---------- RECORDS FOR THIS TASK
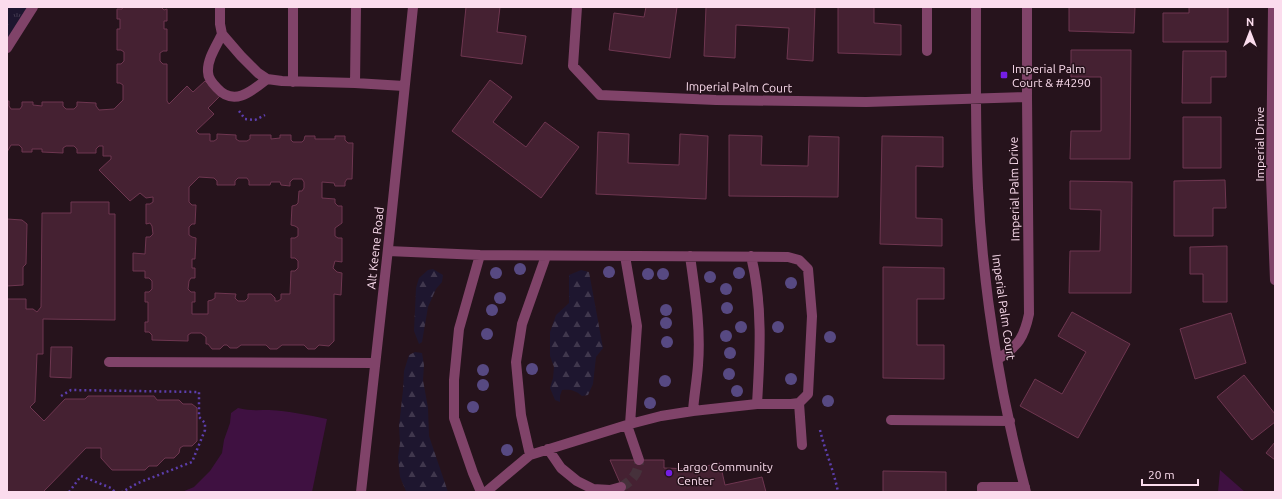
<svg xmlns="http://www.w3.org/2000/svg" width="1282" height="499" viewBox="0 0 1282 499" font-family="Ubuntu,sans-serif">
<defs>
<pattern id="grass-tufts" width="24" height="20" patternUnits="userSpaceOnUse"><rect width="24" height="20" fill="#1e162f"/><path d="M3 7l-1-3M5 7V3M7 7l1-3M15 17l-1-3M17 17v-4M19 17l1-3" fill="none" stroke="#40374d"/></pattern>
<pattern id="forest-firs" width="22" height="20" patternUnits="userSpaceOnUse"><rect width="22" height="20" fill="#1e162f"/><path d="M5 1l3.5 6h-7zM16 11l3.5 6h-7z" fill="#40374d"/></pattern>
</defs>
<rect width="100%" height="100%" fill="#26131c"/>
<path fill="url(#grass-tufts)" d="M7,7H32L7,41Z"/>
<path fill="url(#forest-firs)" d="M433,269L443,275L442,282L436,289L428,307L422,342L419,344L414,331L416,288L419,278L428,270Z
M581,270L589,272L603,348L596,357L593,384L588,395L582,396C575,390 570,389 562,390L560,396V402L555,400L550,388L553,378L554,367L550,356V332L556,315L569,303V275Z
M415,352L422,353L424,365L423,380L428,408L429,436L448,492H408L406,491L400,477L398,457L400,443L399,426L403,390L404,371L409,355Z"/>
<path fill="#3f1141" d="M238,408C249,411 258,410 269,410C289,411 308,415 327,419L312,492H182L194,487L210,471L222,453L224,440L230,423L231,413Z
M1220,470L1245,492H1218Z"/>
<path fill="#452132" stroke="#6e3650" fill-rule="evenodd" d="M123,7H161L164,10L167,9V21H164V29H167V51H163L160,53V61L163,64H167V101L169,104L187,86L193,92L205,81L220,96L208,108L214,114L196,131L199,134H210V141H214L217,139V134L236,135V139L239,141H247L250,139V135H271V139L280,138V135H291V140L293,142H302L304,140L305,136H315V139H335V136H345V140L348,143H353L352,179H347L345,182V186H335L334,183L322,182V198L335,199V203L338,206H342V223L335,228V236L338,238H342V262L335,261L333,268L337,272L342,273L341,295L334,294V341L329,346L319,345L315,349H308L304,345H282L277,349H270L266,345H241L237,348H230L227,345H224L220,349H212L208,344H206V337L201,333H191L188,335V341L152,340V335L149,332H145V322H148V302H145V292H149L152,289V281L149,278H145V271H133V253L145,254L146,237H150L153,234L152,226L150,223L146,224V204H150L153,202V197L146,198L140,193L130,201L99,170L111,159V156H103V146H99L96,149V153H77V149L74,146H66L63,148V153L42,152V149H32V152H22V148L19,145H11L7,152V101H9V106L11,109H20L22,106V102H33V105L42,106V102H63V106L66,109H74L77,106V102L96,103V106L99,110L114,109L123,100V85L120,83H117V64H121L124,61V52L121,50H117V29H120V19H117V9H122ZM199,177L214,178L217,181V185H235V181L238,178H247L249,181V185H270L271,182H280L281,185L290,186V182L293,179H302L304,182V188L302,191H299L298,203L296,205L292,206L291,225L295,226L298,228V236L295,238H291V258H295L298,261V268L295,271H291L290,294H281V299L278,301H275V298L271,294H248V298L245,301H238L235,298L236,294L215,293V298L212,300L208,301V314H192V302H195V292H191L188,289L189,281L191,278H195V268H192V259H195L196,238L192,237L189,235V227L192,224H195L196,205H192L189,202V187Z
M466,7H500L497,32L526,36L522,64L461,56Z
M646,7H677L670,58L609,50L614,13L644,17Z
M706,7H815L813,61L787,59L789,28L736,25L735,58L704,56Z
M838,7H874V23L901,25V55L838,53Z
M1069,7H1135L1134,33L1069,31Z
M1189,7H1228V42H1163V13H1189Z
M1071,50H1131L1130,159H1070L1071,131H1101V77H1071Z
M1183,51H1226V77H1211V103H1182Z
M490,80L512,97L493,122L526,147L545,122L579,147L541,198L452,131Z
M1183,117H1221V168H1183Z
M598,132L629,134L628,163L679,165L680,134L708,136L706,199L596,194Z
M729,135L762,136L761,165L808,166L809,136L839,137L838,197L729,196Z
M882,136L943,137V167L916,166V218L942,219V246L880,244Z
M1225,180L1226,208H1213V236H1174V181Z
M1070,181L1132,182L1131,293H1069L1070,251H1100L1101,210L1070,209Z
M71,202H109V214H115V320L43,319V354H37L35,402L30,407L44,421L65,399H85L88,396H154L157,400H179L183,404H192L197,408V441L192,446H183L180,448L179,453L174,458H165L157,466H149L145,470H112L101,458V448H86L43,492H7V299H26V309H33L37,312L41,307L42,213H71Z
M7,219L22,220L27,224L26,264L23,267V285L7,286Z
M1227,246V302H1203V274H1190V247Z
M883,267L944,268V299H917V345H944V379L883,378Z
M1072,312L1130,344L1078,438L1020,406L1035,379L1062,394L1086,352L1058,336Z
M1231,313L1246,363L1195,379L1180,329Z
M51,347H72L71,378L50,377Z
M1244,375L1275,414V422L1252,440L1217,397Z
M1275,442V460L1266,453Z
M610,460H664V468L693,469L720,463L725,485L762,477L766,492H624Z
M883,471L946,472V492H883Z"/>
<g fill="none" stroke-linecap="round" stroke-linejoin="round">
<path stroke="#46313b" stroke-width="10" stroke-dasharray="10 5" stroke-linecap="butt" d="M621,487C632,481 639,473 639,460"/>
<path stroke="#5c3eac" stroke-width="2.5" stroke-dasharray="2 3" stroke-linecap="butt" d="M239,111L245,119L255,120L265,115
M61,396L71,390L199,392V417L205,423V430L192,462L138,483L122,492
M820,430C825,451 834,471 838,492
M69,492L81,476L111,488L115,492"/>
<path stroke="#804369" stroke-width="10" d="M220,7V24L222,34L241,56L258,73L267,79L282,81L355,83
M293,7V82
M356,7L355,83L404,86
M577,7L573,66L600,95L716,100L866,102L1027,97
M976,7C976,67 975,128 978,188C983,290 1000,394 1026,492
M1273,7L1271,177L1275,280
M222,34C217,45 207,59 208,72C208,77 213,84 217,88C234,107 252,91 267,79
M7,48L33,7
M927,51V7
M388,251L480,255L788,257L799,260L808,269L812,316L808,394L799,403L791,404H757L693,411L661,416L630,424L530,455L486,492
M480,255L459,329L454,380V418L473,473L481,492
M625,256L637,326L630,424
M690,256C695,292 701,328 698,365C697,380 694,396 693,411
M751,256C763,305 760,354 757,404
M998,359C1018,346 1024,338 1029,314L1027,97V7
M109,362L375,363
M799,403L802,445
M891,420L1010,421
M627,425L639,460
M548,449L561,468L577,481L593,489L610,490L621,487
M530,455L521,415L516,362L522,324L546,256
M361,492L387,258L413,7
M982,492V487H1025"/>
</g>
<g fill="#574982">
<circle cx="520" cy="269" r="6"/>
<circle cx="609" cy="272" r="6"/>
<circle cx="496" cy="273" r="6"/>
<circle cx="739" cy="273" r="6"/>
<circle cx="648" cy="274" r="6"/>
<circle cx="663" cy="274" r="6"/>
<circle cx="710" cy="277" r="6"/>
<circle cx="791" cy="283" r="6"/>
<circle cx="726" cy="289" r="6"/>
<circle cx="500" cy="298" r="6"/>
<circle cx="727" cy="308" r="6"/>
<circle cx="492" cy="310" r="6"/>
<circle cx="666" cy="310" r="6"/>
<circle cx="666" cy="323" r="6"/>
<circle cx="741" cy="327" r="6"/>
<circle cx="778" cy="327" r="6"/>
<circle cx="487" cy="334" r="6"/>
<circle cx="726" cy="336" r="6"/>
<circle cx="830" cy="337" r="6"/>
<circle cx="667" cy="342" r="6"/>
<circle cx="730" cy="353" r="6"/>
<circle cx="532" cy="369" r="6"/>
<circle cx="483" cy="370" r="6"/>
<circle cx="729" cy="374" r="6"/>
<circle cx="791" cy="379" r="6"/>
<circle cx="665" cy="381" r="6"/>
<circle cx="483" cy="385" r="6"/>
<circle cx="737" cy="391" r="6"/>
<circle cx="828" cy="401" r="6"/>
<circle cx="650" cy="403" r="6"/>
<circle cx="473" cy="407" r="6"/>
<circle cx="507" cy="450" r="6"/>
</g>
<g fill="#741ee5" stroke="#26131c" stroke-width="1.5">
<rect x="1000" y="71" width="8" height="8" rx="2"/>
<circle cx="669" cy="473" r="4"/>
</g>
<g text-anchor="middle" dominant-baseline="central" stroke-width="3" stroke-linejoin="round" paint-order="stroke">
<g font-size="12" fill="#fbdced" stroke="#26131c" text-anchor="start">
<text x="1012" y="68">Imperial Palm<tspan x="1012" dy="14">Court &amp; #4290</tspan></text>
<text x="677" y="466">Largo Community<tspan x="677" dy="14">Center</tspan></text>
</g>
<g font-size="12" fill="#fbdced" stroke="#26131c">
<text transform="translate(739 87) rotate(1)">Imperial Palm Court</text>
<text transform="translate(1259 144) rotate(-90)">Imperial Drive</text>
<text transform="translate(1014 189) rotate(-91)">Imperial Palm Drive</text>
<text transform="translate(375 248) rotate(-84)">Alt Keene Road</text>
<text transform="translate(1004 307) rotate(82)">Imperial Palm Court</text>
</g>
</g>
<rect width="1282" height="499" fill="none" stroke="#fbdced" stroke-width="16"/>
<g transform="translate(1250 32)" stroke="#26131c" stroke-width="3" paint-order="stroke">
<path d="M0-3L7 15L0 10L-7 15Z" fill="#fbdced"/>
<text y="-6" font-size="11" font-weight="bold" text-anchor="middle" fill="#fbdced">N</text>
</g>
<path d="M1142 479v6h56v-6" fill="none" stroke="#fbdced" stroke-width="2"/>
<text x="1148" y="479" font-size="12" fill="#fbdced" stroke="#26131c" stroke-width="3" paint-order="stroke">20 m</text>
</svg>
--------------------
---------- RECORDS FOR THIS TASK
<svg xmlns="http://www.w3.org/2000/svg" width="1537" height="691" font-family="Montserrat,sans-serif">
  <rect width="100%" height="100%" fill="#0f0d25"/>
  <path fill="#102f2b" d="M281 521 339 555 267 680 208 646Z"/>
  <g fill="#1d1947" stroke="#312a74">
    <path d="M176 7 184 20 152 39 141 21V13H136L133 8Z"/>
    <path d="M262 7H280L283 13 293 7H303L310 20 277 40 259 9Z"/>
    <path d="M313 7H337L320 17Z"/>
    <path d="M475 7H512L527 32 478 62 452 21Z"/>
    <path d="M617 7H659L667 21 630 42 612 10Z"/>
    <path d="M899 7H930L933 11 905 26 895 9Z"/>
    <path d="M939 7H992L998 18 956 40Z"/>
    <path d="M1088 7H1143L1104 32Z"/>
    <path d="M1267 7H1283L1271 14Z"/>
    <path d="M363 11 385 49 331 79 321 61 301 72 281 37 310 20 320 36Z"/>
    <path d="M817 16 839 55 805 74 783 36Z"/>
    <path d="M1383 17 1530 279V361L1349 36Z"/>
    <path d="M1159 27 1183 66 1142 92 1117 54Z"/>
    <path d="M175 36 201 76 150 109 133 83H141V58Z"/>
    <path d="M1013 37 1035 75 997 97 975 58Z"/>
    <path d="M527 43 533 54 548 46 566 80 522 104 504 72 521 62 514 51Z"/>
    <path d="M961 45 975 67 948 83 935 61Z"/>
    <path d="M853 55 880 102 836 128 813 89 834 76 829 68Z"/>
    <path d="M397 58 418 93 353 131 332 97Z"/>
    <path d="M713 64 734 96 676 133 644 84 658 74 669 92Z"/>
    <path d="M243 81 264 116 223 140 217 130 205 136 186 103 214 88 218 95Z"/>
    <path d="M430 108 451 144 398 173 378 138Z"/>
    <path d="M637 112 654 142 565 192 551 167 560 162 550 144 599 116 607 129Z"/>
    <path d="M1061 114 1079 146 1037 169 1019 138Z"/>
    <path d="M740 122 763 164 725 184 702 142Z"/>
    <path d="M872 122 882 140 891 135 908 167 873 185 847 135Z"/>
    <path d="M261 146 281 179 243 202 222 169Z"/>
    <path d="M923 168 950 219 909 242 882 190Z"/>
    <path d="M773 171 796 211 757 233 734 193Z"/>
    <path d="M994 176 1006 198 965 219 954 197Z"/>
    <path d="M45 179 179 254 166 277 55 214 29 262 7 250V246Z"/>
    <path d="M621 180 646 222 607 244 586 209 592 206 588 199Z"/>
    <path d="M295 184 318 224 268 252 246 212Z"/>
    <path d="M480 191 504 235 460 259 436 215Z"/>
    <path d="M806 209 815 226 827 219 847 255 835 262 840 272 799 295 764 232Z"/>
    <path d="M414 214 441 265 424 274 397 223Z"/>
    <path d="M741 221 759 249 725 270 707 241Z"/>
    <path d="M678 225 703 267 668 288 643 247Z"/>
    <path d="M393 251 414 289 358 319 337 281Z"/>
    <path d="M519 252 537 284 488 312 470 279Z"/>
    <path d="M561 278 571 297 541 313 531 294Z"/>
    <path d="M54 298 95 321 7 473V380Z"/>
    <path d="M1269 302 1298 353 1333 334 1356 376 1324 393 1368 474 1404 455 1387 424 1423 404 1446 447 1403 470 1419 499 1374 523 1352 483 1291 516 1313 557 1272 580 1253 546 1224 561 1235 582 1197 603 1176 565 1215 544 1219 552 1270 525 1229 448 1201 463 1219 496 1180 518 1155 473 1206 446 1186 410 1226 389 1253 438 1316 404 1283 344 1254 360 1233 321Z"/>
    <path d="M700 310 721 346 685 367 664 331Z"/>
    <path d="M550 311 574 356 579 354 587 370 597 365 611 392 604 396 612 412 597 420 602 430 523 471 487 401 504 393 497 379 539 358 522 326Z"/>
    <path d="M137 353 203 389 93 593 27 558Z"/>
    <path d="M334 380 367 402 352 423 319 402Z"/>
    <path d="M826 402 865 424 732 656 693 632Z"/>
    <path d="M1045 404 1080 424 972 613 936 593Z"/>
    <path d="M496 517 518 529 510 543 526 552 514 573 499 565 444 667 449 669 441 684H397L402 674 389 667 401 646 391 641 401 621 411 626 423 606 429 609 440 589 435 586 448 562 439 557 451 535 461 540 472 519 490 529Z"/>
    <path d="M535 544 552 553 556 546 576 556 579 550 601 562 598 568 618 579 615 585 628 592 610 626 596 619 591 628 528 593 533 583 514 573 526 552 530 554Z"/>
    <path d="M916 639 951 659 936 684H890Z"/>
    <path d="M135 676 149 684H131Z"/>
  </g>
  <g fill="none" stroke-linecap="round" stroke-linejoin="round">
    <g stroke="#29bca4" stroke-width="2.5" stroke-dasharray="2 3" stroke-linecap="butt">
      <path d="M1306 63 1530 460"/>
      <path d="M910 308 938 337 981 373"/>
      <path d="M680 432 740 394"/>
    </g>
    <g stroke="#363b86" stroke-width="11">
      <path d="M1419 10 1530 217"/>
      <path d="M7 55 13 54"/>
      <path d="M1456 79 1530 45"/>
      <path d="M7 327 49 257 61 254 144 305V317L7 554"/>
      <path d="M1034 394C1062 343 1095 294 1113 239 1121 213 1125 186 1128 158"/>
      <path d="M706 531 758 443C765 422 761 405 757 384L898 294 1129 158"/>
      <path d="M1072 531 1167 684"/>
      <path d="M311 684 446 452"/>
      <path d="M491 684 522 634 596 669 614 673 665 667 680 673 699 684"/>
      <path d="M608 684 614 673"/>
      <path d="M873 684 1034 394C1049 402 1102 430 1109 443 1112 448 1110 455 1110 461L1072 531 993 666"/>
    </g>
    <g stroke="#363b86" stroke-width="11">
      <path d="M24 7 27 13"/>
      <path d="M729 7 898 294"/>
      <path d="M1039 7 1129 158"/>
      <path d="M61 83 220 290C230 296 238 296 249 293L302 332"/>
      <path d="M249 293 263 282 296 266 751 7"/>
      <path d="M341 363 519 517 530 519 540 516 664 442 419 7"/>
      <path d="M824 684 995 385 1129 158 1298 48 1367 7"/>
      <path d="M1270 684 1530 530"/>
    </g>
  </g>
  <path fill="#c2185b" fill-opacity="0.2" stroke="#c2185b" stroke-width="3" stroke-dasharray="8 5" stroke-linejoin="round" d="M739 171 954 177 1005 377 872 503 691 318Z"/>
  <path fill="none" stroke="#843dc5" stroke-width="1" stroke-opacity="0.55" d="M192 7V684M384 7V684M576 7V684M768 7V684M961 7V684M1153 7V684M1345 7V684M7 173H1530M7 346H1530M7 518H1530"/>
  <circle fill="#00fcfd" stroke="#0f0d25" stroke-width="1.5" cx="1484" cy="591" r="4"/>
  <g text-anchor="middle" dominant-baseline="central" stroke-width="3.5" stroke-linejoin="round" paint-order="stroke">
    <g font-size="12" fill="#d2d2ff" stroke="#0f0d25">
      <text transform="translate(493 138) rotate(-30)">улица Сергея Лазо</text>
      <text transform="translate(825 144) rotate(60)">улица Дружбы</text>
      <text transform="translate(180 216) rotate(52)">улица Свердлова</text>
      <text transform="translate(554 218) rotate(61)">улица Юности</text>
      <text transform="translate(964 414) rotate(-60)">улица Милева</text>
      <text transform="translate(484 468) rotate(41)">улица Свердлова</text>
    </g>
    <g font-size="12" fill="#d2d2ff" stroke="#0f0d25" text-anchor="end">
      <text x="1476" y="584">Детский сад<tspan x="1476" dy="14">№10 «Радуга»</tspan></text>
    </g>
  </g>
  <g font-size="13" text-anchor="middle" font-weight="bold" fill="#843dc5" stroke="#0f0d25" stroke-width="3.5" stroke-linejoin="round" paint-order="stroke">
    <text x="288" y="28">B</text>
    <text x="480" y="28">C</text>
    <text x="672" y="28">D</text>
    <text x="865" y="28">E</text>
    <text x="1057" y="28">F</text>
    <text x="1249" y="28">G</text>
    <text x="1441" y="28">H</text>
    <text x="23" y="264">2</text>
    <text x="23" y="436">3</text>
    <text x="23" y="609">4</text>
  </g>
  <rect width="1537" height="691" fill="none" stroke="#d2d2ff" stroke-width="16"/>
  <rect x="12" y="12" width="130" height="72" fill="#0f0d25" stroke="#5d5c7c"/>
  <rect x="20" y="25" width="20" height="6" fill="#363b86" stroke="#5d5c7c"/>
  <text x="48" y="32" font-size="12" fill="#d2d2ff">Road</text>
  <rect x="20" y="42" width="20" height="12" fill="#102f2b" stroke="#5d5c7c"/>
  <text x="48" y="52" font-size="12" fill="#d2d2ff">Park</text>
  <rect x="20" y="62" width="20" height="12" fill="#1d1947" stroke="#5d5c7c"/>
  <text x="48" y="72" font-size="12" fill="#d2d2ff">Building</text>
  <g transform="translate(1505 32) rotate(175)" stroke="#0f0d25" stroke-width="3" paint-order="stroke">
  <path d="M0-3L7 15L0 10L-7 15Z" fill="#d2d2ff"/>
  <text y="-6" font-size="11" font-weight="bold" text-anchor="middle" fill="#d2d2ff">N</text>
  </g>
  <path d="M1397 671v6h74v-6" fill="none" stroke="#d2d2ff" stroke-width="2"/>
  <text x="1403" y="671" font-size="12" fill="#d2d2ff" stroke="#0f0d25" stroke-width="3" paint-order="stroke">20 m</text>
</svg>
--------------------
TASK PROMPT - Word for word, restate the lines of the data above that fall between the line holding "7l-1-3M5 7V3M7 7l1-3M15" and the line holding "258,410 269,410C289,411 308,415", inclusive, and no other lines.

EXERCISE SOLUTION -
<pattern id="grass-tufts" width="24" height="20" patternUnits="userSpaceOnUse"><rect width="24" height="20" fill="#1e162f"/><path d="M3 7l-1-3M5 7V3M7 7l1-3M15 17l-1-3M17 17v-4M19 17l1-3" fill="none" stroke="#40374d"/></pattern>
<pattern id="forest-firs" width="22" height="20" patternUnits="userSpaceOnUse"><rect width="22" height="20" fill="#1e162f"/><path d="M5 1l3.5 6h-7zM16 11l3.5 6h-7z" fill="#40374d"/></pattern>
</defs>
<rect width="100%" height="100%" fill="#26131c"/>
<path fill="url(#grass-tufts)" d="M7,7H32L7,41Z"/>
<path fill="url(#forest-firs)" d="M433,269L443,275L442,282L436,289L428,307L422,342L419,344L414,331L416,288L419,278L428,270Z
M581,270L589,272L603,348L596,357L593,384L588,395L582,396C575,390 570,389 562,390L560,396V402L555,400L550,388L553,378L554,367L550,356V332L556,315L569,303V275Z
M415,352L422,353L424,365L423,380L428,408L429,436L448,492H408L406,491L400,477L398,457L400,443L399,426L403,390L404,371L409,355Z"/>
<path fill="#3f1141" d="M238,408C249,411 258,410 269,410C289,411 308,415 327,419L312,492H182L194,487L210,471L222,453L224,440L230,423L231,413Z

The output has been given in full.